WHAT THE EXERCISE ASKS ->
Once you find a line containing the word "across" in the entries below, copy it.

——————

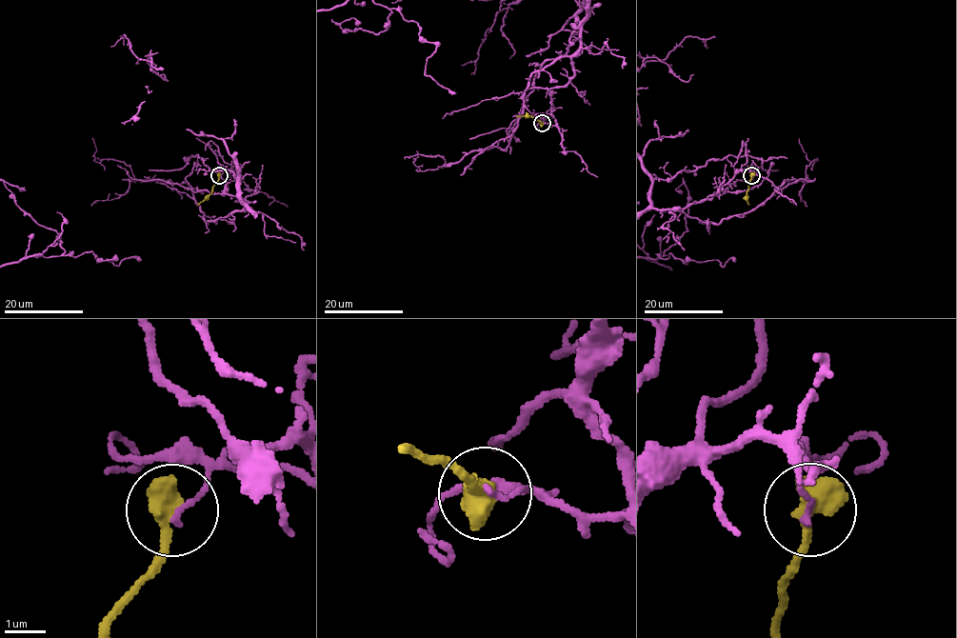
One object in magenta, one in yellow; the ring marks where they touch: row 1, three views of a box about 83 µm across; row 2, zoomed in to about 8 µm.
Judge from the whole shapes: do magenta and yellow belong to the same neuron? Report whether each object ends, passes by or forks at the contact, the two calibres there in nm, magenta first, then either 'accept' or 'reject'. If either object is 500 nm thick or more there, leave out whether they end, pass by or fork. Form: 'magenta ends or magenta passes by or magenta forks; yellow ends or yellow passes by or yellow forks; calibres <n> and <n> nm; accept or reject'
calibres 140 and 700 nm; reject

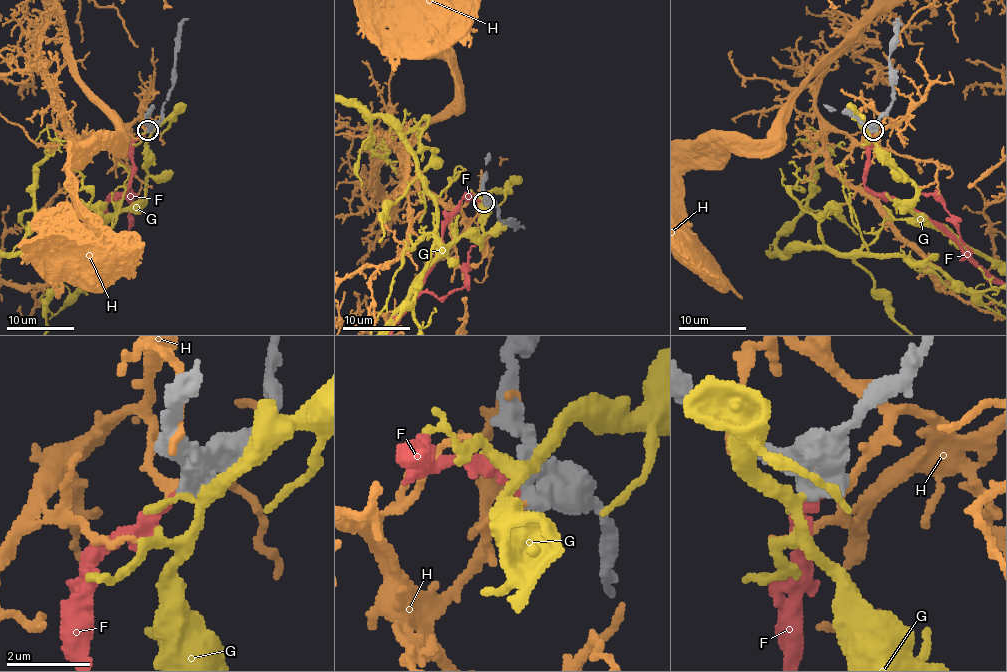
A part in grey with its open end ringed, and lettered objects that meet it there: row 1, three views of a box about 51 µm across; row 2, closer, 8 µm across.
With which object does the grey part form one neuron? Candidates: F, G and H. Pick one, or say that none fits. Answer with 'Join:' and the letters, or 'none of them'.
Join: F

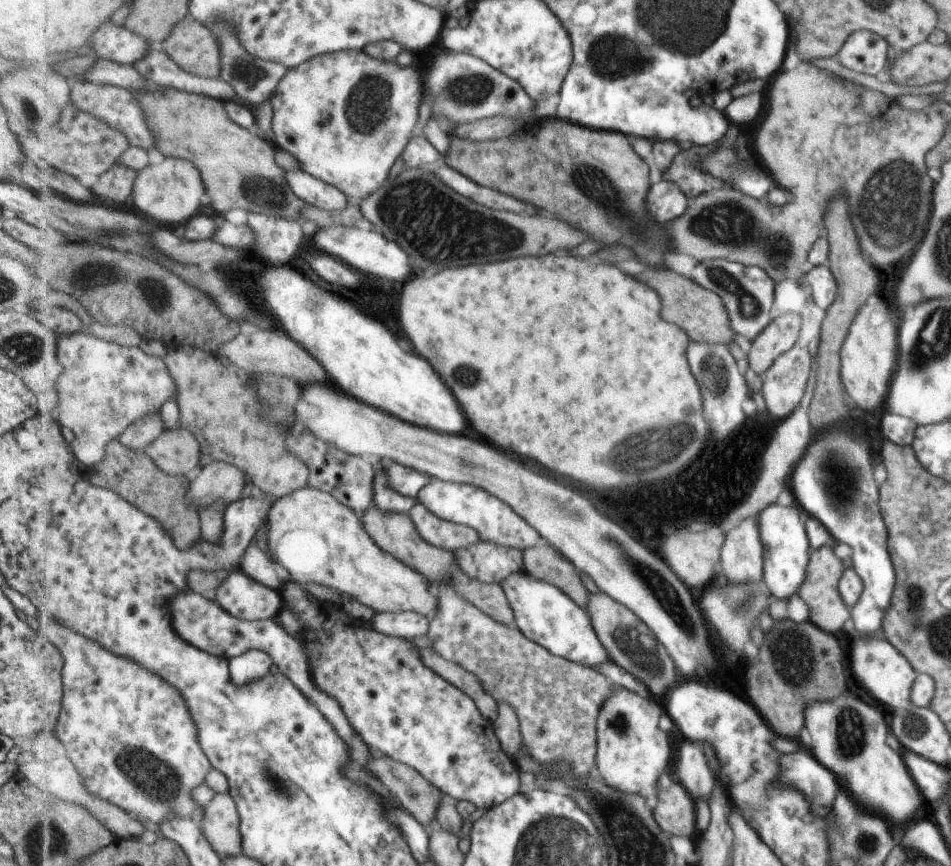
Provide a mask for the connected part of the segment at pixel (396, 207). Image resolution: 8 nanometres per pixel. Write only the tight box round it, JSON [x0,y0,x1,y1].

——————

EXERCISE ANSWER ->
One object in magenta, one in yellow; the ring marks where they touch: row 1, three views of a box about 83 µm across; row 2, zoomed in to about 8 µm.
A part in grey with its open end ringed, and lettered objects that meet it there: row 1, three views of a box about 51 µm across; row 2, closer, 8 µm across.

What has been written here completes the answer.